#### Aim of the exercise
Go through the entries below and collect each line with the string "švýcarsko" in it.

#### Extracted records
BEGIN

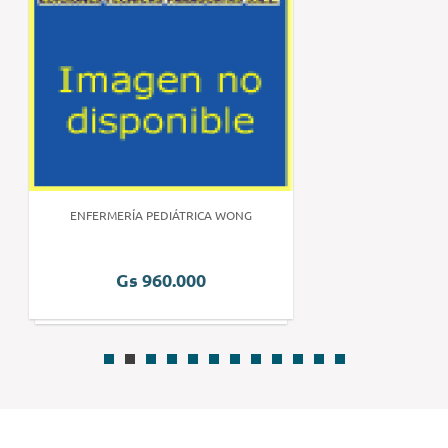
ENFERMERÍA PEDIÁTRICA WONG
Gs 960.000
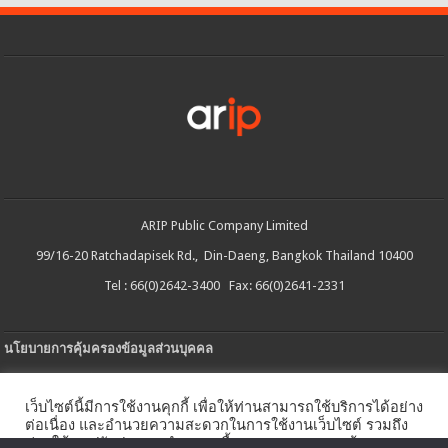
ARIP Public Company Limited
99/16-20 Ratchadapisek Rd., Din-Daeng, Bangkok Thailand 10400
Tel : 66(0)2642-3400 Fax: 66(0)2641-2331
นโยบายการคุ้มครองข้อมูลส่วนบุคคล
ประกาศความเป็นส่วนตัว
เว็บไซต์นี้มีการใช้งานคุกกี้ เพื่อให้ท่านสามารถใช้บริการได้อย่าง
นโยบายการใช้คกกี้
ต่อเนื่อง และอำนวยความสะดวกในการใช้งานเว็บไซต์ รวมถึง
ช่วยให้เราปรับปรุงการนำเสนอเนื้อหาตรงตามความต้องการ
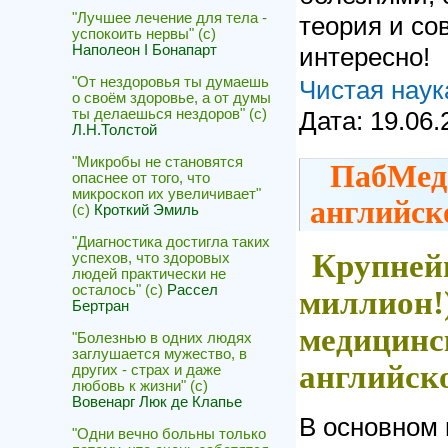
"Лучшее лечение для тела -
теория и со
успокоить нервы" (с)
интересно!
Наполеон I Бонапарт
"От нездоровья ты думаешь
Чистая наук
о своём здоровье, а от думы
Дата:
19.06.
ты делаешься нездоров" (с)
Л.Н.Толстой
"Микробы не становятся
ПабМед 
опаснее от того, что
микроскоп их увеличивает"
английск
(с)
Кроткий Эмиль
"Диагностика достигла таких
Крупнейш
успехов, что здоровых
людей практически не
осталось" (с)
Рассел
миллион!
Бертран
медицинс
"Болезнью в одних людях
заглушается мужество, в
английск
других - страх и даже
любовь к жизни" (с)
Вовенарг Люк де Клапье
В основном 
"Одни вечно больны только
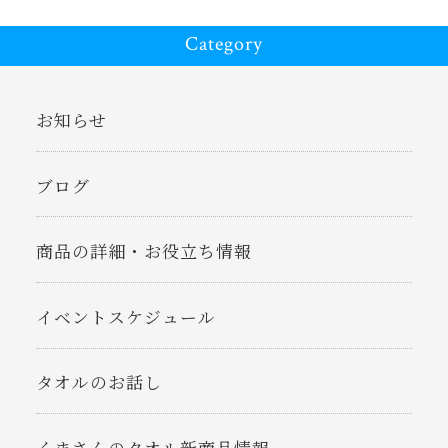
Category
お知らせ
ブログ
商品の詳細・お役立ち情報
イベントスケジュール
タオルのお話し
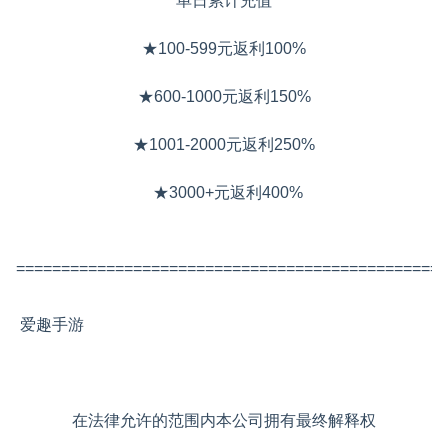
单日累计充值
★100-599元返利100%
★600-1000元返利150%
★1001-2000元返利250%
★3000+元返利400%
================================================
爱趣手游
在法律允许的范围内本公司拥有最终解释权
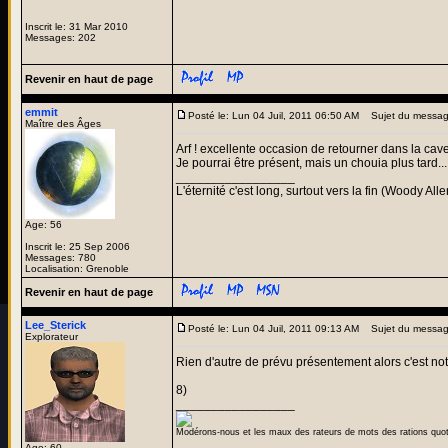
Inscrit le: 31 Mar 2010
Messages: 202
Revenir en haut de page
emmit
Posté le: Lun 04 Juil, 2011 06:50 AM
Sujet du messag
Maître des Âges
Arf ! excellente occasion de retourner dans la caver
Je pourrai être présent, mais un chouia plus tard...
_________________
L'éternité c'est long, surtout vers la fin (Woody Alle
Age: 56
Inscrit le: 25 Sep 2006
Messages: 780
Localisation: Grenoble
Revenir en haut de page
Lee_Sterick
Posté le: Lun 04 Juil, 2011 09:13 AM
Sujet du messag
Explorateur
Rien d'autre de prévu présentement alors c'est not
8)
_________________
Modérons-nous et les maux des rateurs de mots des rations quo
Age: 60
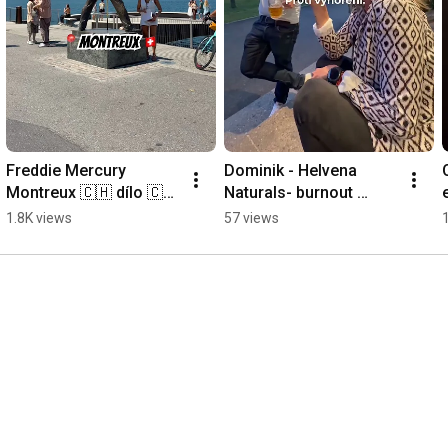
Freddie Mercury 
Dominik - Helvena 
Montreux 🇨🇭 dílo 🇨🇿 
Naturals- burnout 
umělkyně 
magnézko  start-up ve 
1.8K views
57 views
#freddiemercury 
Švýcarsku #švýcarsko 
#švýcarsko #travel
#startup #shorts🇨🇭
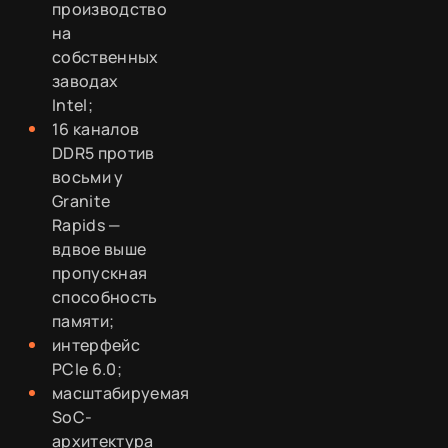
производство
на
собственных
заводах
Intel;
16 каналов
DDR5 против
восьми у
Granite
Rapids —
вдвое выше
пропускная
способность
памяти;
интерфейс
PCIe 6.0;
масштабируемая
SoC-
архитектура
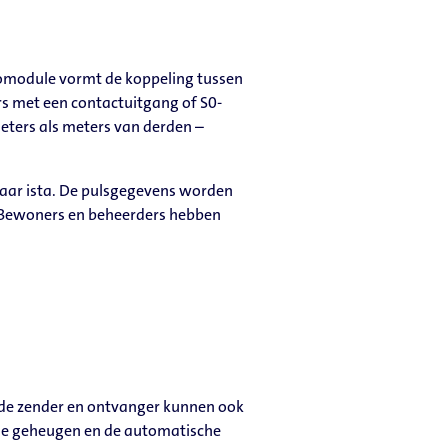
diomodule vormt de koppeling tussen
s met een contactuitgang of S0-
eters als meters van derden –
naar ista. De pulsgegevens worden
. Bewoners en beheerders hebben
uwde zender en ontvanger kunnen ook
rne geheugen en de automatische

END

#### Your solution
Švýcarsku #švýcarsko 
#švýcarsko #travel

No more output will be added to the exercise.